Fadi Chehadé a affiché son intention d’élargir le recrutement aux talents de tous horizons, notamment d’Afrique et du monde arabe, pour parachever l’internationalisation de l’ICANN.

Vers une gouvernance multilatérale d’Internet ?

Mais la visite de celui qui se présente avec humilité – et/ou sens de la communication – comme un simple ingénieur propulsé gardien des clés du réseau Internet, embarrassé par l’enjeu de sa fonction, ne visait pas qu’à pousser les jeunes Marocains du secteur de l’IT vers les programmes de fellowships de l’ICANN.

L’ICANN, qui organise chaque année un sommet mondial dans une ville différente, posera ses valises cette année à Marrakech, du 6 au 11 mars 2016. « Je suis venu au Maroc pour penser ensemble comment cette réunion peut être une source d’inspiration ; il s’agit de planifier pour ensuite concrétiser la nouvelle gouvernance d’Internet », a-t-il ainsi déclaré à Telquel.ma.

Cette gouvernance, qu’il a décrit polycentrique, organisée entre des organes modestes, aux buts spécialisés, avec seulement une coordination mondiale, serait forcément multilatérale, et émancipée du giron américain.

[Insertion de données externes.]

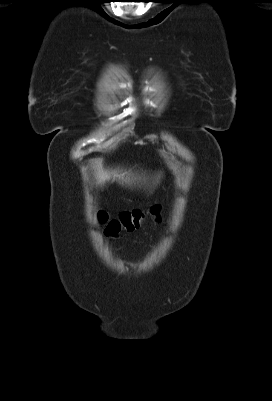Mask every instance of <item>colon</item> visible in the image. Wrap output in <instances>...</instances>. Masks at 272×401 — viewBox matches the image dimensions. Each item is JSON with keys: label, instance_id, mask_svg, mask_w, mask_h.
Instances as JSON below:
<instances>
[{"label": "colon", "instance_id": "colon-1", "mask_svg": "<svg viewBox=\"0 0 272 401\" xmlns=\"http://www.w3.org/2000/svg\"><path fill=\"white\" fill-rule=\"evenodd\" d=\"M158 207H153L149 211L129 210L119 214L116 218H108L101 212L98 215L99 222L105 226V232L108 236H118L123 232H133L139 229L148 215H157Z\"/></svg>", "mask_w": 272, "mask_h": 401}]
</instances>
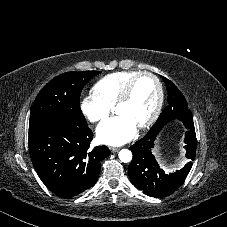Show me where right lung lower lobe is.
<instances>
[{
  "label": "right lung lower lobe",
  "instance_id": "98d812e1",
  "mask_svg": "<svg viewBox=\"0 0 227 227\" xmlns=\"http://www.w3.org/2000/svg\"><path fill=\"white\" fill-rule=\"evenodd\" d=\"M93 133L87 125L49 121L29 131V153L45 186L57 196L71 198L92 187L100 162L110 155L106 146L89 149Z\"/></svg>",
  "mask_w": 227,
  "mask_h": 227
}]
</instances>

Or à l’heure actuelle, le système de noms de domaine sur lequel reposent notamment la totalité des sites web du réseau Internet repose sur 13 serveurs, dont 11 se trouvent aux États-Unis, « principalement dans des universités ».

Fadi Chehadé a suggéré, entre la plaisanterie et l’argumentation, de placer un autre de ces serveurs à l’INPT de Rabat, posant là encore la question du partage du réseau Internet sur une base multilatérale et tournée vers les centres académiques plutôt que vers les entreprises ou les gouvernements. « Cela permettrait aux requêtes des internautes de ne pas sortir du Maroc, tandis que de passer systématiquement par les Etats-Unis dans des câbles sous-marins, cela représente des délais et des coûts », a expliqué Fadi Chehadé, reprenant là l’une des revendications du Brésil.

Des questionnements qui seront posés en mars à Marrakech. Avec pour enjeu de préserver un seul réseau Internet, alors qu’entre les réseaux privés de type darknet, les velléités de réseau Internet séparé portées par les Chinois ou les Brésiliens, qui ne supportent plus de voir la toile d’araignée mondiale rester centrée autour des serveurs américains. « Préserver l’intégrité des registres (de noms de domaine), c’est ça l’enjeu. Sinon, ce serait la fin d’Internet », explique-t-il, préoccupé.